Report every line of the records that contains the word "source", copying each line in full. Case counts.

Material to process -
=-=-=-=-=

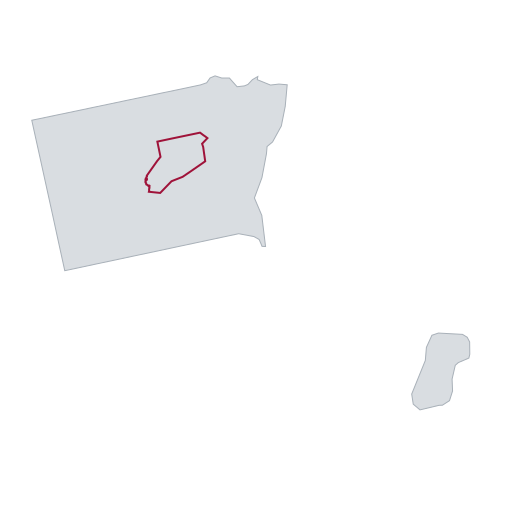 Bicurga, Centro Sur, Equatorial Guinea (highlighted), rotated 168°
{"feature_id": "11065452B87560810385120", "entity_name": "Bicurga", "entity_type": "district", "adm_level": 2, "iso_a3": "GNQ", "parent_name": "Equatorial Guinea", "parent_adm1": "Centro Sur", "projection": "albers", "projection_center": [10.52, 1.549], "detail": "fine", "context": "in_parent", "style": "outline", "palette": "rose", "viewbox_px": 512, "rotation_deg": 168, "n_neighbors": 0, "source": "geoboundaries", "source_scale": "gbopen_adm2", "svg_char_len": 2189}
<svg xmlns="http://www.w3.org/2000/svg" viewBox="0 0 512 512"><g transform="rotate(168 256 256)"><path d="M446.1,281.4L446.3,311.9L446.4,337.8L446.6,365.7L446.8,394.8L447.0,419.5L447.1,435.4L420.1,435.3L384.2,435.2L348.4,435.1L312.5,435.0L294.5,434.9L274.7,434.9L268.2,435.7L263.9,439.7L258.6,440.7L252.5,437.2L245.0,435.6L243.0,432.0L239.3,425.5L232.0,424.8L228.2,425.5L222.9,429.2L216.9,431.2L218.1,428.2L206.3,420.2L197.8,419.4L189.9,417.0L196.3,396.3L204.2,377.9L216.1,364.1L222.4,360.8L224.5,353.9L233.9,331.4L245.5,313.1L241.9,294.5L244.7,263.3L248.1,264.2L248.6,267.1L249.5,271.5L253.9,275.4L268.3,281.4L311.4,281.4L337.2,281.4L375.2,281.4L415.5,281.4L446.1,281.4ZM104.7,71.3L108.0,71.9L127.6,71.4L133.0,78.4L132.4,88.6L112.1,118.6L108.3,131.2L100.4,141.9L93.6,142.7L70.3,136.4L66.3,132.6L64.9,127.5L67.3,115.5L69.0,111.9L80.2,109.7L83.8,107.7L89.8,94.8L91.8,83.1L96.8,74.3L104.7,71.3Z" fill="#d9dde1" stroke="#a8b0b8" stroke-width="1"/><path d="M347.4,341.1L336.9,337.7L336.6,337.6L323.1,346.7L311.3,348.7L303.2,352.0L286.0,359.2L285.6,364.9L285.3,369.5L285.0,373.6L285.4,377.0L279.0,381.4L280.6,383.3L282.4,385.2L285.1,388.3L288.8,388.3L314.9,388.4L328.7,388.4L328.8,372.8L332.9,369.5L346.1,357.3L346.1,357.0L346.1,356.6L346.4,356.4L346.5,356.3L346.7,356.0L346.9,355.7L346.9,355.4L346.9,355.2L346.8,354.9L346.7,354.7L346.8,354.6L346.9,354.4L346.8,354.1L346.7,353.7L346.8,353.3L347.0,353.2L347.3,353.1L347.5,353.2L347.7,353.4L347.9,353.5L348.1,353.6L348.2,353.8L348.3,353.6L348.3,353.3L348.2,353.2L348.2,352.9L348.3,352.6L348.5,352.3L348.5,352.1L348.4,352.0L348.4,351.9L348.4,351.7L348.8,351.4L348.8,351.1L348.8,350.8L348.7,350.6L348.5,350.4L348.3,350.1L348.3,349.8L348.4,349.5L348.5,349.2L348.3,348.6L348.1,348.5L347.7,348.3L347.6,348.2L347.3,348.0L347.2,347.9L347.1,347.7L346.9,347.5L346.9,347.4L346.9,347.2L346.7,346.9L346.6,346.7L346.4,346.6L346.2,346.6L345.8,347.0L345.6,347.0L345.5,346.8L345.9,345.8L345.9,345.7L346.0,345.5L346.0,345.1L346.0,344.9L346.3,344.7L346.4,344.3L346.4,344.1L346.5,344.0L346.6,343.8L346.7,343.5L346.8,343.1L346.8,342.8L346.8,342.6L346.9,342.3L347.0,342.1L347.1,341.8L347.2,341.5L347.4,341.1Z" fill="none" stroke="#9f1239" stroke-width="2"/></g></svg>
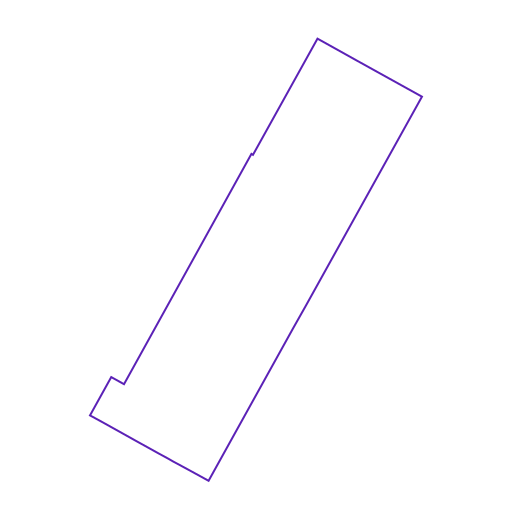 Washington, Oklahoma, United States of America (Robinson projection), rotated 209°
{"feature_id": "52423323B53714318951384", "entity_name": "Washington", "entity_type": "district", "adm_level": 2, "iso_a3": "USA", "parent_name": "United States of America", "parent_adm1": "Oklahoma", "projection": "robinson", "projection_center": [-95.895, 36.711], "detail": "fine", "context": "isolated", "style": "outline", "palette": "violet", "viewbox_px": 512, "rotation_deg": 209, "n_neighbors": 0, "source": "geoboundaries", "source_scale": "gbopen_adm2", "svg_char_len": 440}
<svg xmlns="http://www.w3.org/2000/svg" viewBox="0 0 512 512"><g transform="rotate(209 256 256)"><path d="M188.5,36.4L188.5,211.1L188.3,237.1L188.1,463.5L188.1,475.8L239.3,475.8L262.2,475.8L307.6,475.9L307.7,343.0L309.5,343.1L309.4,221.2L309.3,79.9L323.9,79.9L323.9,36.1L310.4,36.2L273.2,36.1L268.7,36.1L267.9,36.1L266.7,36.1L245.8,36.1L234.4,36.2L228.8,36.1L211.6,36.3L188.5,36.4Z" fill="none" stroke="#5b21b6" stroke-width="2"/></g></svg>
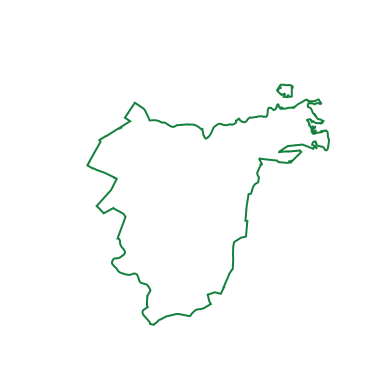 outline of Inner West, New South Wales, Australia, rotated 24°
{"feature_id": "25037944B74627164094069", "entity_name": "Inner West", "entity_type": "district", "adm_level": 2, "iso_a3": "AUS", "parent_name": "Australia", "parent_adm1": "New South Wales", "projection": "natural_earth1", "projection_center": [151.167, -33.89], "detail": "fine", "context": "isolated", "style": "outline", "palette": "green", "viewbox_px": 384, "rotation_deg": 24, "n_neighbors": 0, "source": "geoboundaries", "source_scale": "gbopen_adm2", "svg_char_len": 5830}
<svg xmlns="http://www.w3.org/2000/svg" viewBox="0 0 384 384"><g transform="rotate(24 192 192)"><path d="M254.8,286.7L253.2,285.6L252.1,284.6L248.1,279.4L253.7,274.3L259.7,273.3L259.9,267.1L259.6,266.9L260.1,265.8L259.6,265.4L259.5,253.6L259.3,252.0L260.1,246.7L260.4,246.4L260.5,245.6L257.0,236.7L255.1,232.9L252.0,225.4L251.3,222.9L250.9,220.8L251.2,220.1L255.4,213.7L258.3,211.7L259.4,210.6L254.3,195.9L252.5,196.5L247.7,182.7L244.9,172.1L244.5,171.1L246.6,169.4L245.8,163.6L245.9,160.9L246.2,159.7L246.8,158.5L248.5,156.3L247.2,151.4L246.8,151.0L245.2,150.0L243.8,148.2L243.7,143.0L243.9,140.1L243.7,139.5L243.4,139.1L244.5,138.6L244.6,138.2L243.1,136.8L240.4,135.0L240.1,134.1L240.5,133.7L240.8,133.9L256.9,128.7L258.9,129.5L266.8,126.8L268.3,126.1L268.3,124.6L270.2,125.0L270.3,124.5L269.2,124.1L270.2,123.0L270.8,123.2L275.5,111.0L273.6,110.2L273.5,110.5L273.2,110.5L263.2,116.1L263.0,115.8L255.4,120.1L255.3,119.7L260.7,111.2L269.3,106.2L273.7,103.7L284.8,103.2L284.6,102.9L286.0,100.9L287.8,101.3L287.9,101.0L286.2,100.5L285.3,100.0L282.6,100.1L282.3,98.8L282.3,97.4L282.5,96.9L283.5,95.8L284.3,95.7L284.9,96.4L285.4,96.4L285.8,96.9L285.6,97.2L286.8,98.5L289.1,98.5L292.6,97.7L293.4,97.7L294.4,98.0L296.5,99.4L297.4,99.5L298.0,99.1L298.4,97.6L298.1,95.6L296.5,90.1L295.4,87.8L294.5,87.2L293.3,85.6L292.6,84.0L291.6,82.3L290.9,81.7L290.4,81.6L289.5,81.8L289.2,81.4L287.2,83.0L287.0,82.8L285.4,84.0L286.0,84.6L285.8,84.7L283.5,86.3L282.4,86.8L280.3,89.0L279.5,89.3L278.8,89.4L278.6,89.4L278.6,89.2L280.6,86.9L280.0,85.8L278.3,87.8L277.9,88.8L276.8,87.7L277.0,87.6L276.9,87.5L276.7,87.7L276.6,87.3L276.4,87.1L277.2,86.4L277.1,86.2L276.3,87.1L275.9,86.6L278.0,84.2L277.8,84.0L276.3,85.7L275.7,85.2L278.0,82.7L277.9,82.5L275.2,85.3L274.5,84.7L276.1,83.3L275.7,83.0L274.3,84.4L272.6,83.7L271.8,83.2L271.4,82.4L271.7,82.2L269.0,79.7L268.6,80.0L268.0,79.8L267.8,79.4L267.9,79.2L270.3,77.4L271.4,77.8L272.4,78.9L273.2,79.4L273.5,79.1L273.6,78.4L273.8,78.0L276.4,78.6L278.3,78.3L280.6,77.2L281.5,76.4L281.9,76.7L281.7,76.9L281.8,77.0L283.1,75.8L283.0,75.5L282.5,75.8L282.3,75.6L282.8,75.2L282.9,74.5L283.2,73.8L279.8,73.5L277.7,74.1L276.6,73.9L275.7,73.4L273.7,71.9L273.5,72.2L273.1,72.1L272.5,71.5L272.6,71.3L272.0,70.9L271.8,71.1L270.3,70.7L268.2,68.5L266.5,67.3L265.6,67.0L263.7,67.2L263.4,67.1L262.4,65.6L262.2,64.8L262.3,64.1L263.2,62.9L263.3,63.1L265.7,62.2L268.1,61.8L268.2,62.0L268.7,61.7L269.0,61.2L269.3,60.5L270.8,59.6L272.9,59.5L273.7,59.2L274.0,58.7L272.6,57.5L272.2,57.6L270.2,56.0L269.2,56.5L268.2,58.0L267.2,58.8L267.1,59.1L265.7,59.9L263.0,61.1L261.0,61.4L261.0,61.6L260.1,61.2L260.1,61.4L259.8,61.4L259.3,61.2L258.5,61.4L254.6,66.9L253.4,68.2L251.3,72.2L251.1,72.9L250.5,73.4L250.2,73.2L249.9,73.3L249.8,73.6L250.3,73.8L249.8,74.1L249.7,73.9L249.5,74.0L245.4,76.1L243.5,77.9L242.6,78.1L240.4,79.4L240.1,78.3L238.0,78.9L238.2,79.6L237.6,79.4L236.4,78.4L235.6,77.1L235.1,76.9L234.7,77.1L234.4,77.6L234.8,78.8L234.8,79.7L234.6,79.9L234.7,80.0L234.7,82.2L233.7,83.6L233.2,83.9L230.0,83.0L228.0,83.8L227.8,84.1L228.1,86.9L229.5,90.6L229.4,92.5L229.1,93.3L227.1,93.8L226.6,94.3L224.6,94.4L223.3,95.3L221.7,96.0L221.3,96.5L220.2,97.3L215.8,100.1L214.6,100.3L213.3,102.9L213.1,104.6L212.8,105.6L212.1,106.6L211.4,107.0L210.0,107.4L207.8,107.3L206.9,107.0L205.4,105.9L204.8,106.0L204.1,107.9L203.1,108.9L204.0,110.2L204.0,110.8L202.8,112.8L201.5,114.0L200.5,114.5L199.3,114.5L197.4,116.2L195.5,117.3L193.1,118.0L190.8,118.0L189.2,118.6L188.2,119.4L186.5,122.1L185.5,124.5L185.5,131.2L185.2,133.0L184.8,134.6L183.8,136.7L182.9,137.6L180.9,136.8L180.3,135.9L179.3,135.4L177.5,132.5L176.7,131.7L176.0,131.2L176.1,130.6L175.9,130.2L175.6,130.2L175.3,130.9L170.9,129.8L167.6,129.6L165.4,130.0L161.0,132.0L160.7,131.9L151.3,137.0L150.8,137.3L150.1,138.5L149.0,139.7L147.9,140.4L146.6,140.6L145.3,140.6L140.0,139.8L138.2,139.8L136.7,140.7L135.1,140.8L133.0,140.6L129.8,141.2L128.0,141.9L124.1,143.9L123.0,142.6L116.8,137.3L114.8,135.9L113.4,135.4L103.5,133.7L100.5,151.4L106.7,152.5L100.6,161.5L101.2,161.9L101.1,162.3L100.7,162.1L100.4,162.3L99.6,163.7L99.2,163.5L91.0,175.8L90.8,175.7L90.5,176.0L86.2,182.3L88.0,183.3L85.8,206.4L86.0,206.3L85.6,210.2L91.4,210.9L91.8,210.5L96.5,210.6L104.5,210.0L115.2,210.3L115.3,210.7L116.4,210.4L117.9,210.5L117.3,223.0L110.6,243.6L114.2,244.9L120.0,247.4L126.7,238.6L127.1,238.9L138.3,239.8L141.4,241.8L142.9,264.8L144.5,264.5L146.2,266.1L146.6,267.1L147.2,268.2L148.8,270.0L149.8,270.7L153.2,272.3L154.9,273.7L155.4,274.5L155.4,276.4L155.0,277.3L152.7,281.3L151.5,282.5L148.5,284.1L147.7,285.0L147.4,286.0L147.3,288.0L147.7,289.2L148.2,290.0L150.8,291.4L153.8,292.4L156.9,294.3L158.1,294.7L159.7,294.8L164.8,294.3L167.6,293.6L169.4,292.7L171.7,290.4L173.4,289.6L174.2,289.6L176.0,290.2L179.9,294.4L181.5,295.6L182.4,295.7L188.5,295.0L189.9,295.6L192.6,297.4L194.0,298.8L194.1,300.1L193.7,301.5L193.8,303.5L193.3,305.3L193.5,305.8L193.9,305.9L194.3,306.6L194.3,307.4L194.8,308.9L197.1,314.1L198.4,315.1L195.6,319.5L195.4,320.8L195.8,322.2L196.5,323.2L197.5,324.0L205.9,327.9L207.1,329.0L207.3,329.6L211.2,328.8L211.4,327.7L212.5,326.0L214.1,322.1L215.3,321.1L218.9,316.3L227.1,310.0L229.3,308.9L240.3,306.4L240.9,305.6L241.1,303.8L242.7,299.5L244.2,297.4L248.1,295.1L250.0,293.4L254.8,286.7ZM241.5,55.6L240.7,54.4L237.5,54.6L234.8,56.1L232.8,56.4L230.9,57.4L229.6,57.8L229.1,58.8L229.0,60.2L229.5,60.0L229.7,60.3L229.1,60.7L229.0,61.0L230.4,60.4L230.7,60.9L229.4,61.7L229.3,62.7L228.8,62.8L228.5,63.8L229.2,63.8L229.3,64.5L228.9,64.7L229.7,65.1L229.7,65.3L233.6,66.7L233.6,66.4L234.4,66.6L234.7,66.1L235.9,66.2L235.9,65.8L236.4,65.8L236.5,64.7L237.1,64.8L237.0,67.8L237.3,67.7L237.4,66.6L237.9,66.7L238.1,67.1L239.7,66.8L240.1,66.2L240.6,66.3L240.4,65.5L240.5,65.1L240.2,64.9L240.4,64.5L242.6,65.4L244.3,64.1L240.7,56.0L241.5,55.6Z" fill="none" stroke="#15803d" stroke-width="2"/></g></svg>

=-=-=-=-=

Solved exercise -
{"feature_id": "11065452B87560810385120", "entity_name": "Bicurga", "entity_type": "district", "adm_level": 2, "iso_a3": "GNQ", "parent_name": "Equatorial Guinea", "parent_adm1": "Centro Sur", "projection": "albers", "projection_center": [10.52, 1.549], "detail": "fine", "context": "in_parent", "style": "outline", "palette": "rose", "viewbox_px": 512, "rotation_deg": 168, "n_neighbors": 0, "source": "geoboundaries", "source_scale": "gbopen_adm2", "svg_char_len": 2189}
{"feature_id": "52423323B53714318951384", "entity_name": "Washington", "entity_type": "district", "adm_level": 2, "iso_a3": "USA", "parent_name": "United States of America", "parent_adm1": "Oklahoma", "projection": "robinson", "projection_center": [-95.895, 36.711], "detail": "fine", "context": "isolated", "style": "outline", "palette": "violet", "viewbox_px": 512, "rotation_deg": 209, "n_neighbors": 0, "source": "geoboundaries", "source_scale": "gbopen_adm2", "svg_char_len": 440}
{"feature_id": "25037944B74627164094069", "entity_name": "Inner West", "entity_type": "district", "adm_level": 2, "iso_a3": "AUS", "parent_name": "Australia", "parent_adm1": "New South Wales", "projection": "natural_earth1", "projection_center": [151.167, -33.89], "detail": "fine", "context": "isolated", "style": "outline", "palette": "green", "viewbox_px": 384, "rotation_deg": 24, "n_neighbors": 0, "source": "geoboundaries", "source_scale": "gbopen_adm2", "svg_char_len": 5830}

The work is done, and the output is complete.